A successful NAFTA renegotiation would incorporate many of the provisions of the successfully negotiated Trans-Pacific Partnership, including the removal of export subsidies and resolution of several sanitary phytosanitary standards (SPS) related issues. The TPP addressed all four objectives identified in then-acting US Trade Representative Stephen Vaughn’s March 30, 2017, draft letter to Congress. The TPP would have required all members to abolish export subsidies, including Mexico’s for wheat and Canada’s for dairy products sold in the United States. The SPS chapter of the TPP would have obligated member countries to use science-based risk analysis for evaluating SPS threats, effectively harmonizing these procedures to those of the United States, and would have established a rapid reporting system for all SPS-related detained shipments, a cooperative technical consultation system for SPS issues, and a dispute resolution mechanism for SPS-related issues.

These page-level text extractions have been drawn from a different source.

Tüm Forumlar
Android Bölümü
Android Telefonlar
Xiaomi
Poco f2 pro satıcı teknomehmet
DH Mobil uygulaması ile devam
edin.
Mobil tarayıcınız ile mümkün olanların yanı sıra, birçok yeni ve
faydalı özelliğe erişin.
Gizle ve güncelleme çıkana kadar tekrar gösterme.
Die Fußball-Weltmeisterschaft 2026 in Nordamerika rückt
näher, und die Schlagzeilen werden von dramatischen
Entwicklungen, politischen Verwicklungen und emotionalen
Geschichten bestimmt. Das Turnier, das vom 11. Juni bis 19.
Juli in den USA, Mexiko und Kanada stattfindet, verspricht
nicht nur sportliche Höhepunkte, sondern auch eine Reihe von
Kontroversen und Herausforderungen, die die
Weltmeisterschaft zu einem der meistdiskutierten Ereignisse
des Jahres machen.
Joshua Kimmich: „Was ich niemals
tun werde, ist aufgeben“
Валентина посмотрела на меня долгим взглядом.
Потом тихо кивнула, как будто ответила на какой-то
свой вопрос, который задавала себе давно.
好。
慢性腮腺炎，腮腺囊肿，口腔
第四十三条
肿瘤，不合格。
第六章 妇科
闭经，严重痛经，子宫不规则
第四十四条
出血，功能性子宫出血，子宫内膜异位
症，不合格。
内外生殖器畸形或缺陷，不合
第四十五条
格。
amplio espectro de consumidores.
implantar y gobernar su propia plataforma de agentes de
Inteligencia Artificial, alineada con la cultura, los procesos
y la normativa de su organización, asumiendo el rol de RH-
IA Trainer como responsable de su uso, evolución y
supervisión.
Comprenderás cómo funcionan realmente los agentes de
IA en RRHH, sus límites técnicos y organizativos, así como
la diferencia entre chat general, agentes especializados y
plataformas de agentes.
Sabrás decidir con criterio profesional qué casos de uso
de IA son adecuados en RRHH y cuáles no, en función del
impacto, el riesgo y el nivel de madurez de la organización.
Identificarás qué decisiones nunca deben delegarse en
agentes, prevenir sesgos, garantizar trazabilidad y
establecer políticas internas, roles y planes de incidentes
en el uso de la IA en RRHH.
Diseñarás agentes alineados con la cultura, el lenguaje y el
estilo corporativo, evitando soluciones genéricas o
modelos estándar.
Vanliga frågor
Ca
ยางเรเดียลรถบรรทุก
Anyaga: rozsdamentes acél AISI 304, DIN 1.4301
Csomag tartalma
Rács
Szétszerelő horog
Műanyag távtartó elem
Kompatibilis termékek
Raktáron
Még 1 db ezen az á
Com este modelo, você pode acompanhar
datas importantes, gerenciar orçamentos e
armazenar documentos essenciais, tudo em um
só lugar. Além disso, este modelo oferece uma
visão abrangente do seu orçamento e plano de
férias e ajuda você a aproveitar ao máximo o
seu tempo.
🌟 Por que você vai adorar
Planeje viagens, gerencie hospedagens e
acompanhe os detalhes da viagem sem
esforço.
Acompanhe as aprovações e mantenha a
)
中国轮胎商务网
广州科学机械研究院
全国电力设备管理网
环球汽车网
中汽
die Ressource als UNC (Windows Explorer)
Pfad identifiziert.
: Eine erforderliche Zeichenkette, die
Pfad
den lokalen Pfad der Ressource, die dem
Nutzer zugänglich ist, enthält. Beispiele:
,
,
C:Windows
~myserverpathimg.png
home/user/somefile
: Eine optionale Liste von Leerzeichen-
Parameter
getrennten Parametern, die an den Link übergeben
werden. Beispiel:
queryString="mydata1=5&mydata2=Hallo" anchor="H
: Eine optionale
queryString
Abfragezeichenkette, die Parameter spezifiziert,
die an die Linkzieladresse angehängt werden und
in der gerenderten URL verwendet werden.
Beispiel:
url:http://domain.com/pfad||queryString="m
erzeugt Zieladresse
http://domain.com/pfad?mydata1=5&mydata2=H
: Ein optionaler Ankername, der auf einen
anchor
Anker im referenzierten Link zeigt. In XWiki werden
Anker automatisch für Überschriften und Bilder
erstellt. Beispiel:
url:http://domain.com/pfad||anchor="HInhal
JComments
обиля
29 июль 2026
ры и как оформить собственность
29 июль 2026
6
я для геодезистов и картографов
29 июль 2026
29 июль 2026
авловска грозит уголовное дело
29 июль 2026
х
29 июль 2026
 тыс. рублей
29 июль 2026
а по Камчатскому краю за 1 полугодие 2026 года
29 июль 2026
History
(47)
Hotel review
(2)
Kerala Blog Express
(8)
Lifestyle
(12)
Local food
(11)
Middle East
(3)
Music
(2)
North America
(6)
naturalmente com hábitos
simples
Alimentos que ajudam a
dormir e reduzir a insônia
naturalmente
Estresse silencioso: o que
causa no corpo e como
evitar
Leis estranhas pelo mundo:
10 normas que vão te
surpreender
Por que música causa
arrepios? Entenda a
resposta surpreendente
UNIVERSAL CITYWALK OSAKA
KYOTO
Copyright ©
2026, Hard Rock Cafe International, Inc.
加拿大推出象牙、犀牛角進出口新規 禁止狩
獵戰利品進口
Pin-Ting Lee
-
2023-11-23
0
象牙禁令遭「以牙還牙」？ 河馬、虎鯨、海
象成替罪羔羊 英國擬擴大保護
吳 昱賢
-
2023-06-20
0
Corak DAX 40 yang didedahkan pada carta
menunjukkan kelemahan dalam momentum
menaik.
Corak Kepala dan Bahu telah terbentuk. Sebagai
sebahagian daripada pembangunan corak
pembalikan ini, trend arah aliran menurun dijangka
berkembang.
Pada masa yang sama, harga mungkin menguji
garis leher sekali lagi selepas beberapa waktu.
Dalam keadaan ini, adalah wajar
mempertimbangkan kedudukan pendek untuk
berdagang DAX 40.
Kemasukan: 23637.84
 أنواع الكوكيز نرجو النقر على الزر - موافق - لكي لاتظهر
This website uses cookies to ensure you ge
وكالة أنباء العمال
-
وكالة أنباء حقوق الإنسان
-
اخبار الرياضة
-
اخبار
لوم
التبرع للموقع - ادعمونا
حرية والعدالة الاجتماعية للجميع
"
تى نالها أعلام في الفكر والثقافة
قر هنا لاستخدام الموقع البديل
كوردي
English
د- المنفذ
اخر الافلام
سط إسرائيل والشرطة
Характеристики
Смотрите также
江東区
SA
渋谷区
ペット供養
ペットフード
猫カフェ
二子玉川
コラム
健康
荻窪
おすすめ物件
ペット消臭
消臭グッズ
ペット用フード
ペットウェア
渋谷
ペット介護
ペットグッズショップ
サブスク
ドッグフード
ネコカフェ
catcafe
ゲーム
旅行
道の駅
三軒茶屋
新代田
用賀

NAFTA has been a considerable boon to agricultural interests across the United States, Canada, and Mexico, spurring intra-NAFTA trade and resulting in greater consumer choice in each. The USTR must be careful not to let agriculture become a casualty of disputes over unrelated issues, as the trade agreement has been largely successful in integrating and expanding the North American agricultural market.

Note

1. US Department of Agriculture, Overview of the United States Hog Industry (Washington, 2015).